Являющийся продуктом нового и новейшего периодов истории национализм в подлинном смысле выполняет функцию ножных кандалов. Живший 800 лет назад знаменитый монах периода Корё Чинул (1158-1210), который, как известно, внезапно достиг просветления во время чтения книг китайских мудреца-отшельника Ли Тунсюаня и монаха Тахуэя, был духовно и творчески намного свободнее, чем Син Чхэхо (1880-1936), который, находясь в эмиграции в Китае, оценивал его как враждебную силу, как “чужое” (пхи 彼), противопоставленное “нашему” (а 我). Для Чинуля в мире не было ни границ, ни наций, а сознанием деятеля националистического движения в Корее Син Чхэхо управляли представления о государственных границах и национальной принадлежности. Син Чхэхо в последние годы своей жизни стал больше внимания уделять “народным массам” (минджун), чем “нации”, и ударился в анархизм – может, потому, что понял, насколько национализм несовместим с индивидуальностью и творчеством? Не будет ли полезным для духовного роста, если каждый хотя бы раз усомнится в ценности прочно вбитых в наши головы представлений и окажется в беспокойном и зыбком “безнациональном” пространстве? – спрашивает автор.

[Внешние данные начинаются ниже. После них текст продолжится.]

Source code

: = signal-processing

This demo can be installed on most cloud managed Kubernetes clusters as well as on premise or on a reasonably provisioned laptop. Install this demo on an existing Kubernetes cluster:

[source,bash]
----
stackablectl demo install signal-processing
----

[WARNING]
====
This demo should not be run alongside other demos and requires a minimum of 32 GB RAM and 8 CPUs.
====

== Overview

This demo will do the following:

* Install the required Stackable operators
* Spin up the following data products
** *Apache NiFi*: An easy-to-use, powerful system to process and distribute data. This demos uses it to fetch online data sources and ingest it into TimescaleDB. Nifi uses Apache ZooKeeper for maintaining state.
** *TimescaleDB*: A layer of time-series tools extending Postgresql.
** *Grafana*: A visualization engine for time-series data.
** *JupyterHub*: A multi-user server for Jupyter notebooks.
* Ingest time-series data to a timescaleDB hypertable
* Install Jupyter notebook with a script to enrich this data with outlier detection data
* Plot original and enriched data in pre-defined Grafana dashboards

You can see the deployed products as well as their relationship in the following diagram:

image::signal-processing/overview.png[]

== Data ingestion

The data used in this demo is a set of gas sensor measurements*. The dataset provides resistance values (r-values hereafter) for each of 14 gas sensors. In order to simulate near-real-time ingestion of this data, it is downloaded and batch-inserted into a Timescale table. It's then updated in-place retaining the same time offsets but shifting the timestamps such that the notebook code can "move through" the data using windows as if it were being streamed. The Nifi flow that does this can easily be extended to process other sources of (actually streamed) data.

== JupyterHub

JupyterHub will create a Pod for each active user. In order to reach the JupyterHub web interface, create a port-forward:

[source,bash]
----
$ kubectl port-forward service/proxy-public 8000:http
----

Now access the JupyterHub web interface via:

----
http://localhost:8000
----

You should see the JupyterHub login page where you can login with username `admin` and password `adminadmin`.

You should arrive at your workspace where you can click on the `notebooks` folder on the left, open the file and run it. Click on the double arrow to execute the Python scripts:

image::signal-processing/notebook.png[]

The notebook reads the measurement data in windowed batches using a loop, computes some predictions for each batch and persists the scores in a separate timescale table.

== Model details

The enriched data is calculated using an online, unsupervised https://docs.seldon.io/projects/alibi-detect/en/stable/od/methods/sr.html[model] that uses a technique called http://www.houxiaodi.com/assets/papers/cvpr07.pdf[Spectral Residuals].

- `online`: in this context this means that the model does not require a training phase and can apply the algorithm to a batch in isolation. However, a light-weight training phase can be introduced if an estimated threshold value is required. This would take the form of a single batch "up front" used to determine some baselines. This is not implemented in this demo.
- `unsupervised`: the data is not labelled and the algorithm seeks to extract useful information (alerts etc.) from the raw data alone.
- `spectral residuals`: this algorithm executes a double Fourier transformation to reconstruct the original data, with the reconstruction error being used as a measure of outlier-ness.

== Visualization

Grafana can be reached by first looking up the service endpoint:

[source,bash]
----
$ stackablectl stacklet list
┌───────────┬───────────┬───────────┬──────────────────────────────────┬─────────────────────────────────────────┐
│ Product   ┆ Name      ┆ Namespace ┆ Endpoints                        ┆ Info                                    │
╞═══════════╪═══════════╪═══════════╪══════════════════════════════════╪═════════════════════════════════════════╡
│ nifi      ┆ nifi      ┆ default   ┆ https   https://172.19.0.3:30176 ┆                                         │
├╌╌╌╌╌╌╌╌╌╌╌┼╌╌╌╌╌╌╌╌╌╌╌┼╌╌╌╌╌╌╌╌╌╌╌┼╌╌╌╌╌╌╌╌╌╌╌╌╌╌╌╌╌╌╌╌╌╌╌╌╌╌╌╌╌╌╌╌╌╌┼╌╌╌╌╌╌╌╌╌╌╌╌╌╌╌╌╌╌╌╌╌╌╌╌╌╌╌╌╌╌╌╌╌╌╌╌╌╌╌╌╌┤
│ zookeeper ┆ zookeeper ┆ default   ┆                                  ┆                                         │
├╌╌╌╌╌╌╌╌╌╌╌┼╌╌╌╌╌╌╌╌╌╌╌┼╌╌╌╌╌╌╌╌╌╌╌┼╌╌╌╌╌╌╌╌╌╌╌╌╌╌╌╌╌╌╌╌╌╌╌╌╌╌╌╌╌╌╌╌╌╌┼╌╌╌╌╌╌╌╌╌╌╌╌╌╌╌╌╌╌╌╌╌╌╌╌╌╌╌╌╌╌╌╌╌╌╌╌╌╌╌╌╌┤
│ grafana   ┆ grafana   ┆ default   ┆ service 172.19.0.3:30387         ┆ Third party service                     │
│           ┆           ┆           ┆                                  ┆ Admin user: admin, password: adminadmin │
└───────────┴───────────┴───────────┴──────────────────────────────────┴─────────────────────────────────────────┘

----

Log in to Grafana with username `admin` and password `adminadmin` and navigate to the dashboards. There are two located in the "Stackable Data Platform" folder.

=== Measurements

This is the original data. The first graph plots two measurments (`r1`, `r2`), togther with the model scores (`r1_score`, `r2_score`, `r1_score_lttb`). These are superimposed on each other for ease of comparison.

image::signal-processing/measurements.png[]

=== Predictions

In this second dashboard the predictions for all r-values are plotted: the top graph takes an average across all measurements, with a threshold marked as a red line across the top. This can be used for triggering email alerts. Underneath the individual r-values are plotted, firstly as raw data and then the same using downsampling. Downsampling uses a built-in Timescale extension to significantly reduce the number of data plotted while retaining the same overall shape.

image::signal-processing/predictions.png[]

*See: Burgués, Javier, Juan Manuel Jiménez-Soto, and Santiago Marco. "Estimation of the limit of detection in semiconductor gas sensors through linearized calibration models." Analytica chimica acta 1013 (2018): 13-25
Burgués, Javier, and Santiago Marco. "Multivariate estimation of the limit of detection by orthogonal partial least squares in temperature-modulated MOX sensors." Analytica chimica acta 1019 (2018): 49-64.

4. “Расизм и Республика Корея”

Эта глава посвящена положению в РК рабочих-иммигрантов из стран с низким уровнем жизни, приезжающих в страну в поисках заработка и выполняющих за минимальную плату самые тяжелые виды работ (они называются 3D: dirty, difficult, dangerous). Многие из них находятся в РК нелегально, приехав по туристической визе. В.М.Тихонов знакомит читателя с их жизнью на конкретном примере одного из таких нелегалов – монгола Батжаргала, с которым познакомился, когда преподавал русский язык в воскресной школе для иностранных рабочих, организованной при университете Конгук в Сеуле. Правда, судьбу этого человека типичной никак не назовешь.

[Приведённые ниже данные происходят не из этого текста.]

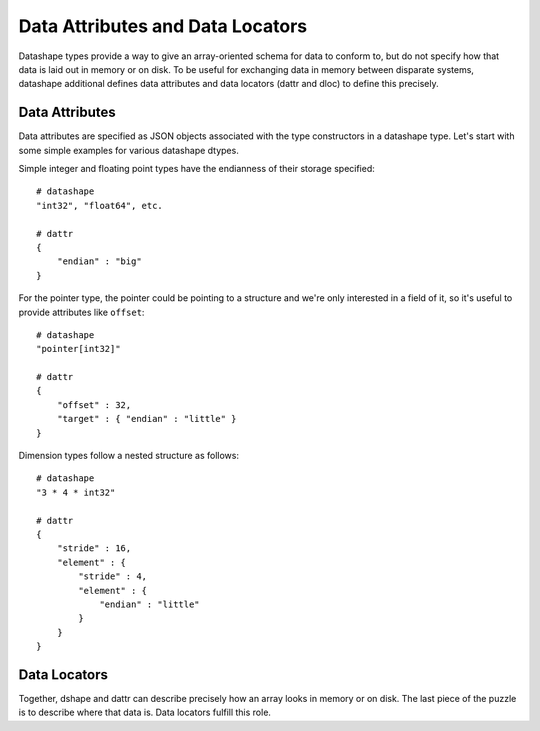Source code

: =================================
Data Attributes and Data Locators
=================================

Datashape types provide a way to give an array-oriented schema for
data to conform to, but do not specify how that data is laid out
in memory or on disk. To be useful for exchanging data in memory
between disparate systems, datashape additional defines data
attributes and data locators (dattr and dloc) to define this precisely.

Data Attributes
===============

Data attributes are specified as JSON objects associated with the type
constructors in a datashape type. Let's start with some simple examples
for various datashape dtypes.

Simple integer and floating point types have the endianness of their
storage specified::

    # datashape
    "int32", "float64", etc.

    # dattr
    {
        "endian" : "big"
    }

For the pointer type, the pointer could be pointing to a structure and
we're only interested in a field of it, so it's useful to provide
attributes like ``offset``::

    # datashape
    "pointer[int32]"

    # dattr
    {
        "offset" : 32,
        "target" : { "endian" : "little" }
    }

Dimension types follow a nested structure as follows::

    # datashape
    "3 * 4 * int32"

    # dattr
    {
        "stride" : 16,
        "element" : {
            "stride" : 4,
            "element" : {
                "endian" : "little"
            }
        }
    }

Data Locators
=============

Together, dshape and dattr can describe precisely how an array looks in memory or
on disk. The last piece of the puzzle is to describe where that data is. Data
locators fulfill this role.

Батжаргал родился и вырос в Ленинграде, закончил МГУ и с конца 1980-х годов преподавал теорию литературы в одном из вузов Улан-Батора. Поехать в Южную Корею его побудили не только материальные соображения, но и желание ближе познакомиться с ее “экономическим чудом”, надежда на то, что южнокорейским рецептом, если только его узнать, можно будет воспользоваться и для развития монгольской экономики. С такими мыслями Батжаргал просто купил билет до Сеула и прибыл туда, надеясь, что сможет заработать там себе на жизнь, давая частные уроки русского языка. Действительность быстро разрушила его иллюзии. Поскольку он не имел никаких документов и легальные возможности были для него закрыты, он попал в руки дельца, который представил его для работы в маленькой фирме на рынке Тондэмун, торговавшей с Монголией и Россией, и взамен полностью забрал себе его первую месячную зарплату. В дальнейшем Батжаргал перепробовал множество работ: делал домашние задания для студентов отделения русского языка университета Корё, квасил кимчхи на маленьком заводике в провинции, работал на бензозаправочных станциях, в химчистках и прачечных, но нигде не задерживался подолгу по разным причинам: то хозяин отказывался выплачивать заработанное, то косо смотрели сотрудники, то работа не нравилась и т.д. В чем-то ему повезло. В отличие от выходцев из Южной и Юго-Восточной Азии: Бангладеш, Мьянмы, Пакистана и пр., нелегальных рабочих-монголов (и казахов) обычно не били. О них ходил слух, что поднимать на них руку опасно – могут ответить, да и внешне они похожи на корейцев. Потрясший Южную Корею финансовый кризис 1997 г. надолго оставил Батжаргала без работы. Помог друг-кореец, предоставивший ему для жизни свою комнату и делившийся с ним, чем мог.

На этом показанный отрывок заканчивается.